My rating: 4 of 5 stars
This is the story of King Hezekiah. The story was slow at first, but I got into it eventually. I listened to the audiobook, and the narrator is outstanding. The more I listened, the more I wanted to go back and read the biblical accounts of Hezekiah and remind myself of which elements are true and which are fiction, which is a good thing. That’s one of the reasons I read biblical fiction.
Another is to imprint biblical events, characters, and sayings into my mind more vividly. That goal was also accomplished.

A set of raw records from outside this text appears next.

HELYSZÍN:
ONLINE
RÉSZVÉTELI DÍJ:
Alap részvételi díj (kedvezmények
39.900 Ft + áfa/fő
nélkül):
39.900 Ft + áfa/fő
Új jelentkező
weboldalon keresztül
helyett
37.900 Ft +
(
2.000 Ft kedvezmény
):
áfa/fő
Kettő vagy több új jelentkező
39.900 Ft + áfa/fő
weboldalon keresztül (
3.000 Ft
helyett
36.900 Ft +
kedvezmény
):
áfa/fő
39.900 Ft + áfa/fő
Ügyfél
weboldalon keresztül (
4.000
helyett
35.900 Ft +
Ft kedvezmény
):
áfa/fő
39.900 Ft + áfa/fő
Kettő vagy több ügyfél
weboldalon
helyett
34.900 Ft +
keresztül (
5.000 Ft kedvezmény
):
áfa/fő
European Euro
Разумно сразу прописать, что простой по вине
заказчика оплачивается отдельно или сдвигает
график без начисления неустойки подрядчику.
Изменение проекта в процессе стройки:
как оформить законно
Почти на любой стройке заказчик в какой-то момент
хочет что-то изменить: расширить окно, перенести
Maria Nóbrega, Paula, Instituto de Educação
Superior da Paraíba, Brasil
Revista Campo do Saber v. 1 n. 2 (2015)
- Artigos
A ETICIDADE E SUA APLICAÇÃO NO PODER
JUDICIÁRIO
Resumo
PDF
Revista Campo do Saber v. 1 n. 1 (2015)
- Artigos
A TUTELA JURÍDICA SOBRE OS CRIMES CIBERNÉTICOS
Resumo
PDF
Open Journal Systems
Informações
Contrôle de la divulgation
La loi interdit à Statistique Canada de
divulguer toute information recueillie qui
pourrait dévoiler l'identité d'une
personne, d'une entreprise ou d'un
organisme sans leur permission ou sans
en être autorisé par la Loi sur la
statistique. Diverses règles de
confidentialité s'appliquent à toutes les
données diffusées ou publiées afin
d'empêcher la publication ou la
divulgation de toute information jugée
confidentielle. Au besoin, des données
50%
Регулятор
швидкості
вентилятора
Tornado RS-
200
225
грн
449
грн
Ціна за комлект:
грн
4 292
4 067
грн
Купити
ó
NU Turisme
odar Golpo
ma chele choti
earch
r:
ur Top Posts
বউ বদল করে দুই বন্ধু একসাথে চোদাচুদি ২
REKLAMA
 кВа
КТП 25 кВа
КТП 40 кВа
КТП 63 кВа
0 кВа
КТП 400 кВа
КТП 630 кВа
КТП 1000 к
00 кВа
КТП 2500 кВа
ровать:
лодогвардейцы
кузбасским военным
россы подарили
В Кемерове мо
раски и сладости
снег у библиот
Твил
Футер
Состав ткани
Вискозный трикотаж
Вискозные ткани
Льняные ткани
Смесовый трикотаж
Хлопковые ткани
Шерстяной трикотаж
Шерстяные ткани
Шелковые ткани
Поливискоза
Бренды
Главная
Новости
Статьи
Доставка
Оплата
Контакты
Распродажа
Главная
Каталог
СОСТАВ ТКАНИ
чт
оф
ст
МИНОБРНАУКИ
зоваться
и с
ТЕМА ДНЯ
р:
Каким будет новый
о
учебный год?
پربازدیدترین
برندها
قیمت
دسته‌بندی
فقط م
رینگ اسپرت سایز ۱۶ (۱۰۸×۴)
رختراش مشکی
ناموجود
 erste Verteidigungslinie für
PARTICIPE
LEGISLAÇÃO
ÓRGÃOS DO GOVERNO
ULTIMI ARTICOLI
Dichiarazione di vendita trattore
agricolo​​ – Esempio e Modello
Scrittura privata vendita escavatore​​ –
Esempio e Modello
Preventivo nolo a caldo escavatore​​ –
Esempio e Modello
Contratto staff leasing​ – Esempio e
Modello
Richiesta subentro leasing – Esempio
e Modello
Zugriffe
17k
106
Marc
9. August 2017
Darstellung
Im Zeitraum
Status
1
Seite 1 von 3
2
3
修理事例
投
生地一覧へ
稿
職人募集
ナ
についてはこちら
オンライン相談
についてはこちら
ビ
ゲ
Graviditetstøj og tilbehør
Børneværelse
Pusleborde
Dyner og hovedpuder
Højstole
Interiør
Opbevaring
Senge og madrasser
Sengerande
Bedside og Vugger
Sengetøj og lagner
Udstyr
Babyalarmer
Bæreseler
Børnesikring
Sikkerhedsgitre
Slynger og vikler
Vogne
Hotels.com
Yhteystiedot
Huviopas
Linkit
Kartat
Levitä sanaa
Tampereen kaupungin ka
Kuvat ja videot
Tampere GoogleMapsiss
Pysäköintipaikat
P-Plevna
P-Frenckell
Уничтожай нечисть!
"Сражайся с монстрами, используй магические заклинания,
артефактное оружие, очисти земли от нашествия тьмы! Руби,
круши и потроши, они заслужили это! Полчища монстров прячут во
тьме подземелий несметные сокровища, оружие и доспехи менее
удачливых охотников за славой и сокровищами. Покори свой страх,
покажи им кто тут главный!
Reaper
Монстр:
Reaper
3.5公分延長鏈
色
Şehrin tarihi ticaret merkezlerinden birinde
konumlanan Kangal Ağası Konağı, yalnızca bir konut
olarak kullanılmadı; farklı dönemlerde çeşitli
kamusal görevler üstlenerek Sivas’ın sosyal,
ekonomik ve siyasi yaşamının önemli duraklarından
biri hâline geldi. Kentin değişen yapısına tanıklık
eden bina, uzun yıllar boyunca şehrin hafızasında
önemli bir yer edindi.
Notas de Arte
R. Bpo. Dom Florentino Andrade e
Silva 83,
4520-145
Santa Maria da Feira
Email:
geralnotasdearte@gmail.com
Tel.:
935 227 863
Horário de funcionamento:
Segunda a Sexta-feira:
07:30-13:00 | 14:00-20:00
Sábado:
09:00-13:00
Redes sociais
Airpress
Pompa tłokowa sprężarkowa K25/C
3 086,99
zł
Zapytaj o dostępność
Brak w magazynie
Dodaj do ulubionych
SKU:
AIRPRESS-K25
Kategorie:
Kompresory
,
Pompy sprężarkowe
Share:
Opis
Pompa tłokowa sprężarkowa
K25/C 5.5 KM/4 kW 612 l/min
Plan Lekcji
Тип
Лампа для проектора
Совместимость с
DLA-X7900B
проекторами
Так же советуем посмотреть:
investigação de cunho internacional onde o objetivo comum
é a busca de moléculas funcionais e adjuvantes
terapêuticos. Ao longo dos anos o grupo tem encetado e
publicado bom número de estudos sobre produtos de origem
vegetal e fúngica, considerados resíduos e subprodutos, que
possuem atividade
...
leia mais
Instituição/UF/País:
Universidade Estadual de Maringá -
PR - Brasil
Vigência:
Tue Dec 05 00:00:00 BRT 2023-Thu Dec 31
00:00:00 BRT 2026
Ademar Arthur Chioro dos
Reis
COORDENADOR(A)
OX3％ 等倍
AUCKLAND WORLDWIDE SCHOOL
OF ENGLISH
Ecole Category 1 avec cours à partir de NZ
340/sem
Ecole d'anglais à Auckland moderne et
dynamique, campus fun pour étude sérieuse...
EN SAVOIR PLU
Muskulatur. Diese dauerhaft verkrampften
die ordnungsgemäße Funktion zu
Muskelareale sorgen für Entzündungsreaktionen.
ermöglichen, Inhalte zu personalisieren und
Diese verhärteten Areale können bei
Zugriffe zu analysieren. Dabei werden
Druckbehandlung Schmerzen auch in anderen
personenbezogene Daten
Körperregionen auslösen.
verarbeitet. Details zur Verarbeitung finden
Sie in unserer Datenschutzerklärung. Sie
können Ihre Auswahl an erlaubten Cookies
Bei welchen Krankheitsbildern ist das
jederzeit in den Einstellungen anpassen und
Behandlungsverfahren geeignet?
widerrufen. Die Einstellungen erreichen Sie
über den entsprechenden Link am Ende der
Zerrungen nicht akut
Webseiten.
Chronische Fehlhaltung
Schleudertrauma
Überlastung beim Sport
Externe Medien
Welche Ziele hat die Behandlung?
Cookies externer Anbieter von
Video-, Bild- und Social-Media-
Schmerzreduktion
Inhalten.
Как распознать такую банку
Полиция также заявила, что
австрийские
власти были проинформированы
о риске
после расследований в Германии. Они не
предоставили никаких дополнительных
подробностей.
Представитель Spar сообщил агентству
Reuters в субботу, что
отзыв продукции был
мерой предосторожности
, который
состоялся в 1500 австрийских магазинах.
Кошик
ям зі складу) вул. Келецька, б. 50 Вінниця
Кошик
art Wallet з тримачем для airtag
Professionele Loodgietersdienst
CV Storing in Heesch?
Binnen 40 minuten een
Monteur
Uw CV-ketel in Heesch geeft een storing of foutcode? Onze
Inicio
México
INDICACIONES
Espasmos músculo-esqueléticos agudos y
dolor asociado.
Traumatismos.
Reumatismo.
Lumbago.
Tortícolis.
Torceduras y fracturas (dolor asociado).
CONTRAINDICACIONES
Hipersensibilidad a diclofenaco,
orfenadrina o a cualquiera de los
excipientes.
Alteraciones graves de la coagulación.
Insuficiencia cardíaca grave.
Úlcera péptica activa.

The only major criticism I have is the statement that faith doesn’t come from the mind, but from the heart. The statement came in response to a character’s request for proof. It’s true that faith is a function of the heart, but the heart includes the mind. Many places in Scripture describe the heart as the place where thoughts reside (e.g. Psalm 19:14). Faith is not opposed to proofs or evidence. Faith is simply believing that which the best evidence supports, and Jesus called us to believe based on evidence and proof (John 14:11, Acts 1:3), and we should also strive to persuade people to believe (2 Cor.5:11).
A related weakness of the books is the existence of a modern, secular worldview in characters that would not have likely had such a view. For example, Hezekiah’s reluctance to accept the concept of the supernatural. In those days, the vast majority of believers and unbelievers accepted the idea that God (or the gods) were involved in everything that took place. The idea that things happened apart from divine involvement was not a dominant way of thinking by any stretch.
Another example is a woman’s complaint that she never had a chance to be her own person. The degree of individualism expressed by that character is common in our culture but was not in that culture.
The book is hardly a page turner, but I recommend it nonetheless.